Anti-abortion organization

Minnesota Citizens Concerned for Life (MCCL) is the oldest and largest anti-abortion organization in Minnesota. Founded in 1968 to resist the legalization of abortion, MCCL works through education, legislation and political action to oppose abortion, infanticide, euthanasia, assisted suicide and embryonic stem cell research.

MCCL has more than 70,000 member families and 240 chapters across the state of Minnesota. Non-sectarian and non-partisan, MCCL's mission is "to secure protection for innocent human life from conception until natural death through effective education, legislation and political action." Many in the anti-abortion movement regard MCCL as one of the most effective state anti-abortion organizations in the country. MCCL is a state affiliate of the National Right to Life Committee.
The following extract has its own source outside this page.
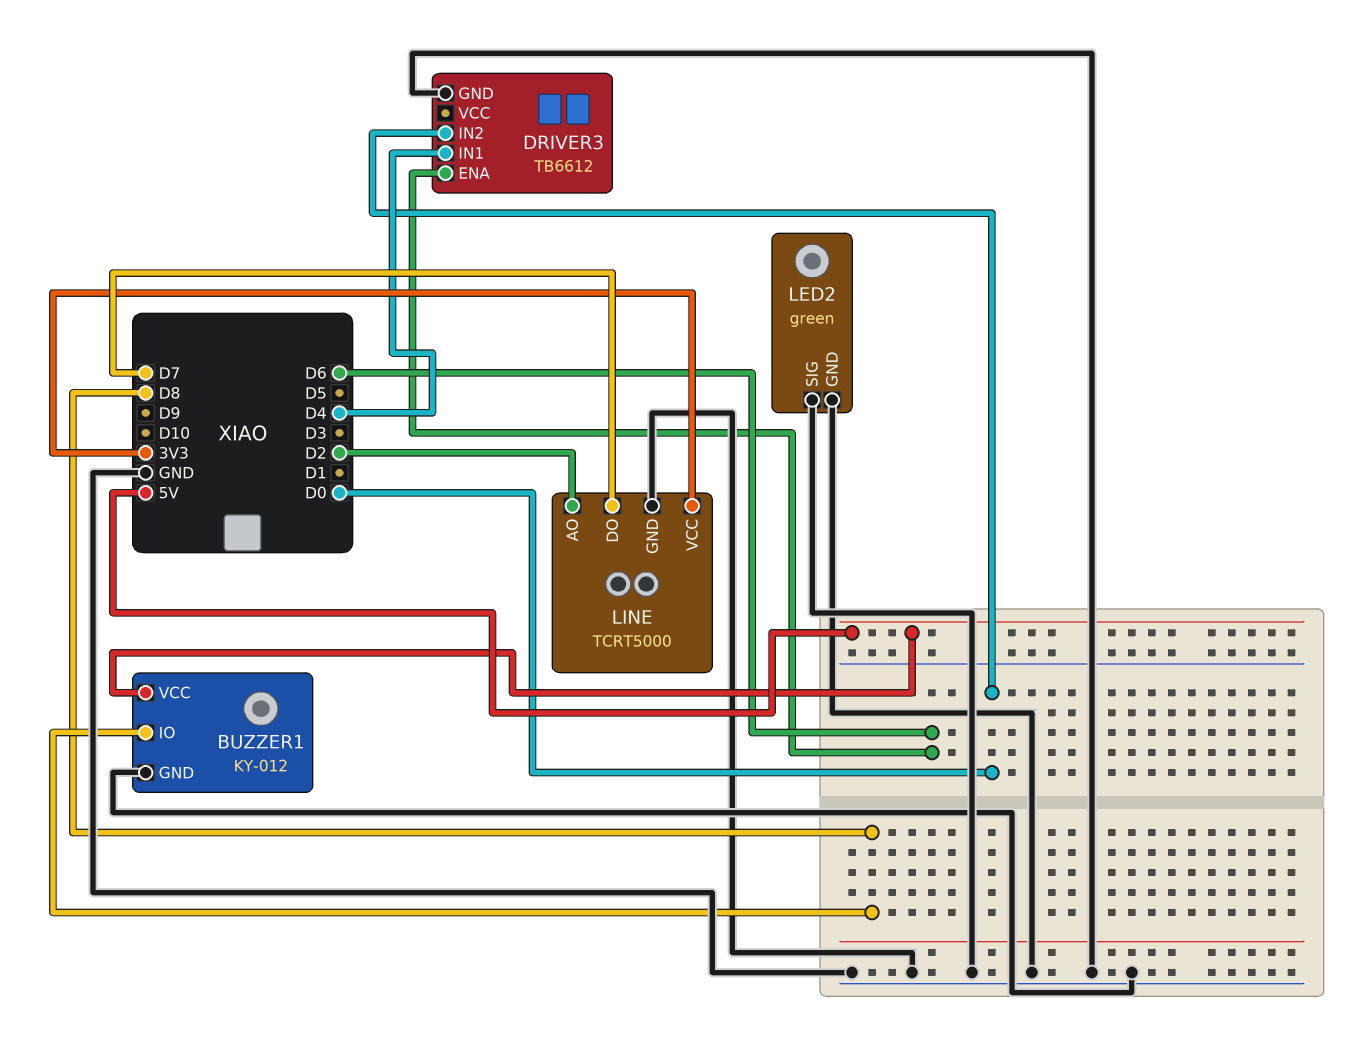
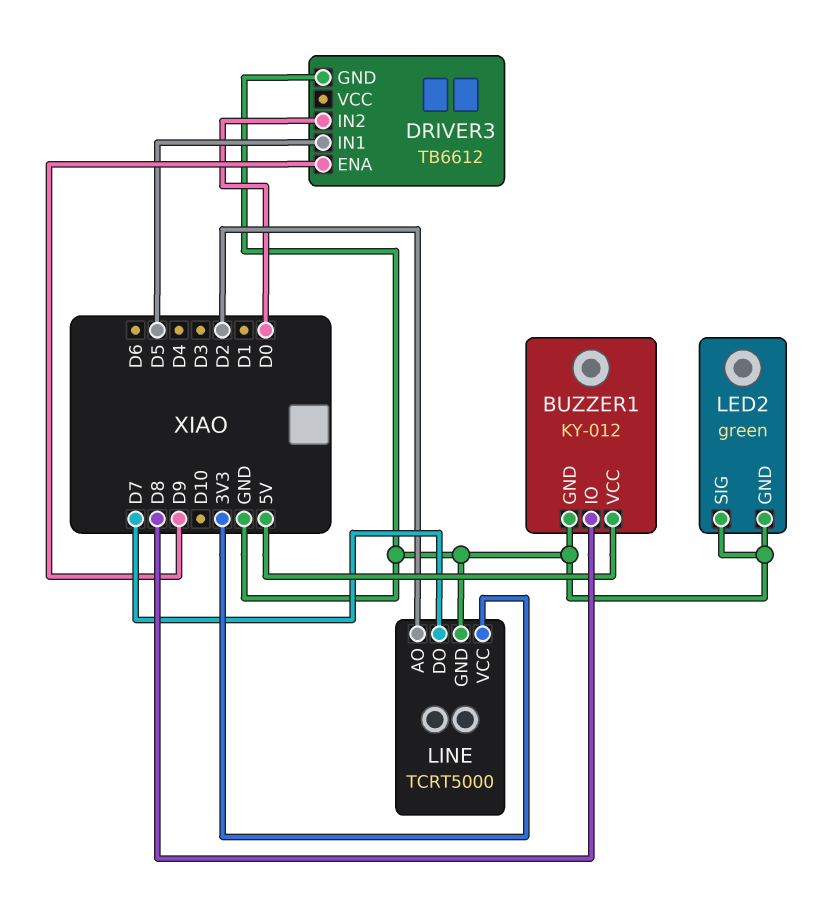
DRIVER3 pin ENA: D6 -> D9
DRIVER3 pin IN1: D4 -> D5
MCCL's president is Scott Fischbach, husband of U.S. Representative and former Lieutenant Governor of Minnesota Michelle Fischbach. Scott Fischbach also serves as the executive director of the National Right to Life Committee. Michelle Fischbach was also President of the Minnesota State Senate and authored and backed a number of anti-abortion bills during her time as Minority and Majority leader of the Minnesota Senate.

== March for Life ==
MCCL organizes an annual anti-abortion rally at the state capitol in Saint Paul. The rally takes place on January 22nd, which marks the anniversary of the Roe v. Wade decision.